Life in the long, fast lane…

24 comments
SUE-prize…I am still alive.  I am sorry for those of you who follow my blog by mistake. For the rest of you….YAY!! Right?!

I don’t know how many of you have noticed my blog represents unicorns….daises….nothing but HAPPY times!!

Wait….

Oops….wrong blog.

You all know me by now.  I don’t aim to please any one.  I’m not aiming for any status or any ones approval. This is me…all me. I recite the ups and the downs.

No one is perfect. Me, 10’ tall on a Weight Watcher poster….while I must say looks pretty effin’ perfect…it’s not. (I’m normally not that tan but I had trained all summer & was in LA at the time so Eh??)

Perfect is slipping up….

Perfect is admitting you have done wrong…

But that you want better and you won’t give up until you get it….no matter how many tries it takes…
As you can see I survived the Boilermaker.

It was my worst race to date. I ran 9.30 miles in 2:09:33….I have normally ran 1/2 marathons in that time. Last year I ran the Boilermaker in 1:30.

But…that’s not me….not right now.  WAIT!!….That *is* me….it’s just not where I am at this very minute.
I had one goal….CROSS THE FINISH LINE!! Because I backed out of this race SO many times in my head. But *this* time I told myself….

YOU CAN KEEP CUTTING YOURSELF SHORT. YOU CAN KEEP NOT BELIEVING IN YOURSELF…..OR YOU CAN SHOW THE WORLD WHAT YOU TRULY BELIEVE IN….
SO I RAN…AND I RAN (and I walked)….AND I RAN (and I walked)…..FIGHT FOR WHAT YOU WANT
(and walk for it)…BECAUSE SUZI STORM DOES NOT GIVE UP!!!!! SUZI STORM MAY STUMBLE BUT NEVER QUITS!!

I won’t lie and say that the race “changed” me completely…or got me back into my game 100%….actually I hated it afterwards and was depressed.

But this race was bigger than me. It made me think. Then all of a sudden….Weight Watcher Commercials starting airing again….

And there I found myself. That is *ME* mememememememe!!

I may not be exactly physically and mentally where I was when I shot them, but by fucking god….that is ME!! I still have that in me.  Every one who has mentioned seeing me…and for the first time….I saw it….and wow.

I love it….not because of how I look, or what we say….but because we are LIVING PROOF!! So….I’ve gained some weight back. I haven’t given up. It’s not Weight Watchers fault….its my fault for giving up on myself. Which I needed to do for a little bit, because I’m a people pleaser. Well….
I’ve pleased enough people….back to pleasing myself (HEYO!!!!!).

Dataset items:
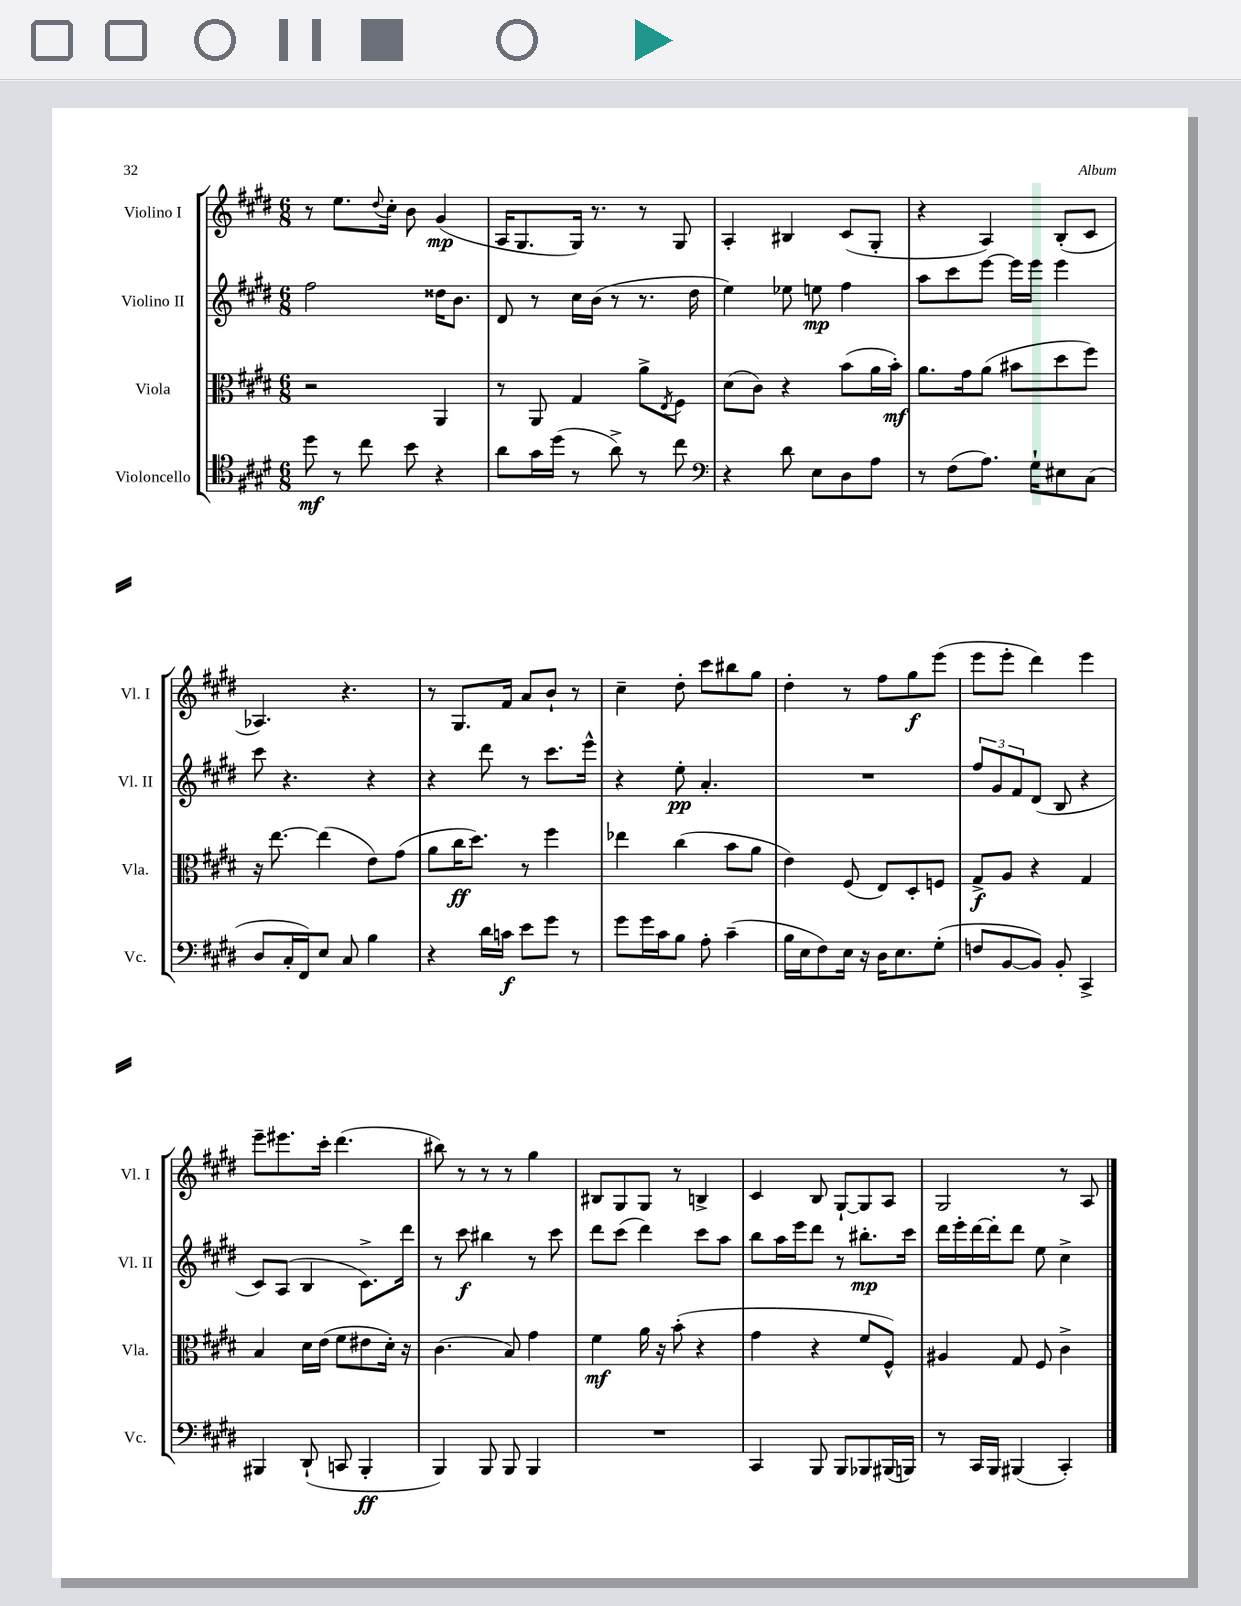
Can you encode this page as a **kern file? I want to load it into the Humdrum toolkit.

**kern	**kern	**kern	**kern
*staff4	*staff3	*staff2	*staff1
*clefC4	*clefC3	*clefG2	*clefG2
*k[f#c#g#d#]	*k[f#c#g#d#]	*k[f#c#g#d#]	*k[f#c#g#d#]
*M6/8	*M6/8	*M6/8	*M6/8
8dd#\	2r	2ff#\	8r
8r	.	.	8.ee\L
8cc#\	.	.	.
.	.	.	8qqdd#/
.	.	.	16cc#'\Jk
8b\	.	.	8b\
4r	4AA/	16dd##\LK	(4g#/
.	.	8.b\J	.
=	=	=	=
8a\L	8r	8d#/	16A/LK
.	.	.	8.G#/
16g#\L	8AA/	8r	.
(16dd#\JJ	.	.	.
8r	4G#/	16cc#\LL	16G#/Jk)
.	.	(16b\JJ	8.r
8a^\)	.	8r	.
8r	8a^\L	8.r	8r
.	8qE/	.	.
8cc#\	8F#\J	.	8G#/
.	.	16dd#\	.
=	=	=	=
*clefF4	*	*	*
4r	(8d#\L	4ee\)	4A'/
.	8c#\J)	.	.
8d#\	4r	8ee-\	4B#/
8E\L	.	8ee\	.
8D#\	(8b\L	4ff#\	(8c#/L
8A\J	16a\L	.	8G#'/J
.	16b'\JJ)	.	.
=	=	=	=
8r	8.a\L	8aa\L	4r
(8F#\L	.	8ccc#\	.
.	16g#\k	.	.
8.A\J)	(8a\J	[8eee\J	4A/)
.	8b#\L	16eee\]LL	.
16G#`\LK	.	16eee\JJ	.
8E#\	8dd#\	4eee\	(8B'/L
(8C#\J	8ff#\J)	.	8c#/J
=	=	=	=
8D#/L	16r	8ccc#\	4.A-/)
.	[8.ee\	.	.
16C#'/L	.	4.r	.
16FF#/J)	.	.	.
8E/J	(4ee\]	.	.
8C#/	.	.	4.r
4B\	8e\L)	4r	.
.	(8g#\J	.	.
=	=	=	=
4r	8a\L	4r	8r
.	16cc#\K	.	8.G#/L
.	8.dd#\J)	.	.
16d#\LL	.	8ddd#\	.
16c\JJ	.	.	16f#/Jk
8e\L	8r	8r	8a/L
8g#\J	4ff#\	8.ccc#\L	8b`/J
8r	.	.	8r
.	.	16eee^^\Jk	.
=	=	=	=
8g#\L	4ee-\	4r	4cc#~\
16g#\L	.	.	.
16c#\J	.	.	.
8B\J	(4cc#\	8ee'\	8dd#'\
8A'\	.	4.a'/	8ccc#\L
(4c#~\	8b\L	.	8bb#\
.	8a\J	.	8gg#\J
=	=	=	=
16B\LL	4e\)	2.r	4dd#'\
16E\J	.	.	.
8F#\)	.	.	.
16E\Jk	(8F#/	.	8r
16r	.	.	.
16D#\LK	8E/L)	.	8ff#\L
8.E\	.	.	.
.	8D#'/	.	8gg#\
(8G#'\J	8F/J	.	(8eee\J
=	=	=	=
8F/L	8G#^/L	12ff#/L	8eee\L
.	.	12g#/	.
[8BB/	8A/J	.	8eee'\J
.	.	12f#/	.
8BB/]J)	4r	(8d#/J	4ddd#\)
8BB'/	.	8B/	.
4CC#^/	4G#/	4r	4eee\
=	=	=	=
4BBB#/	4B/	8c#/L)	8eee~\L
.	.	(8A/J	8.eee#\
(8DD#`/	16d#\LL	4B/	.
.	(16e\JJ	.	16ccc#'\Jk
8CC/	8f#\L	.	(4.ddd#\
4BBB#'/	8e#\	8.c#^\L)	.
.	16d#'\Jk)	.	.
.	16r	16ddd#\Jk	.
=	=	=	=
4BBB/)	(4.c#\	8r	8bb#\)
.	.	8ccc#\	8r
8BBB/	.	4bb#\	8r
8BBB/	8B/)	.	8r
4BBB/	4g#\	8r	4gg#\
.	.	8ccc#\	.
=	=	=	=
2.r	4f#\	8ddd#\L	8B#/L
.	.	(8ccc#\J	8G#/
.	16a\	4ddd#\)	8G#/J
.	16r	.	.
.	(8b'\	.	8r
.	4r	8ccc#\L	4B^/
.	.	8aa\J	.
=	=	=	=
4CC#/	4g#\	8bb\L	4c#/
.	.	16aa\L	.
.	.	16eee\J	.
8BBB/	4r	8ddd#\J	8B/
8BBB/L	.	8r	[8G#`/L
8BBB-/	8f#/L	8.bb#'\L	8G#/]
(16BBB#/L	8F#^^/J)	.	8A/J
16BBB/JJ)	.	16ccc#\Jk	.
=	=	=	=
8r	4A#/	16ddd#\LL	2G#/
.	.	16eee'\	.
16CC#/LL	.	[16ddd#\	.
16BBB/JJ	.	16ddd#'\]J	.
(4BBB#/	8G#/	8ddd#\J	.
.	8F#/	8ee\	.
4CC#'/)	4c#^\	4cc#^\	8r
.	.	.	8A/
==	==	==	==
*-	*-	*-	*-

Directives:
**1.** According to the blog post, what was the writer's time for the Boilermaker?
**2.** Return every line of the rows that contains the string "kern", treating case as significant.

Worked solutions:
**1.** 2:09:33

**2.**
Can you encode this page as a **kern file? I want to load it into the Humdrum toolkit.
**kern	**kern	**kern	**kern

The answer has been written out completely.